Logerquist commands the diner with her voice. She calls out a cheery “hello” to new arrivals and communicates quickly when there will be a wait. “You have to know how to take a stage,” she says, “as if you’re doing theater.”

As for bad customers–drunk, rude or otherwise–Logerquist’s secret is elementary, literally so: “You treat them like children. You have to know how much to put up with them, and I only put up with it to a certain level.” Recently she had a six-top whose customers had beers in a cooler and got belligerent when she told them to put away the brews. When they threatened to trash her on Yelp.com, she let everyone know who was boss, telling them, “I’ve got some balls, wanna see them?”

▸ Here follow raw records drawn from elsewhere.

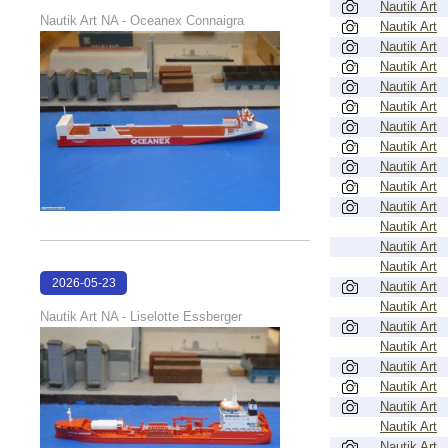
Nautik Art
22:38:58
Nautik Art NA - Oceanex Connaigra
Nautik Art
Nautik Art
Nautik Art
Nautik Art
Nautik Art
Nautik Art
Nautik Art
Nautik Art
Nautik Art
Nautik Art
Nautik Art
Nautik Art
Nautik Art
2026-05-23
Nautik Art
Nautik Art
22:38:19
Nautik Art NA - Liselotte Essberger
Nautik Art
Nautik Art
Nautik Art
Nautik Art
Nautik Art
Nautik Art
Nautik Art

“I hang out with a lot of guys, so that’s where I get some of my attitude,” she explains with gusto. “I used to be a lot nicer before I started working at the Fleetwood.”

Her stable of fans likes her just as she is. “She’s high energy and awesome,” says regular Kevin Brown, who works nearby at Pizza Pino. “She always makes my day better.” Watching Logerquist, he says, motivates him to deal better with the occasional off-key guest on his own job: “If she can treat her customers great, so can I.”

Tough as it is, she likes being the only server, with just her and the cook running the whole place. “I can’t work at other restaurants with other staff,” she confides to a regular seated at the counter. “I don’t like sharing the responsibility.”

“When it’s one-on-one, you have to depend on yourself more,” she explains. She’s got plenty of experience taking charge: By the age of thirteen, she was doing the laundry and getting dinner on the table for her family of five. “I’ve always been a hard worker,” she says. Growing up, “on my chore charts in my home I did all the kids’ chores–my own and my two other siblings.”

At the Fleetwood, doing everything herself means that “a lot of the time I’m crazy with multitasking. And I’m counting too. I count people walking in, see where they sit, and I go by who sat down first. I’m always paying attention to ‘what do we need, what needs to get done?'” She always strives to leave the Fleetwood in better shape than she finds it, prepping coffee, filling ketchup bottles and salt and pepper shakers. “I’m not an asshole.”

Asked how long she’ll keep it up, she guesses, “Five years, but it depends on when I’m sick of this state. I want to run my own restaurant someday. Diner-esque, but a little more modern. More chill.”

Meanwhile, she’ll keep the Fleetwood on an even keel. Part of her motivation: “I think of the beer at the end of the night, how good that’ll be.”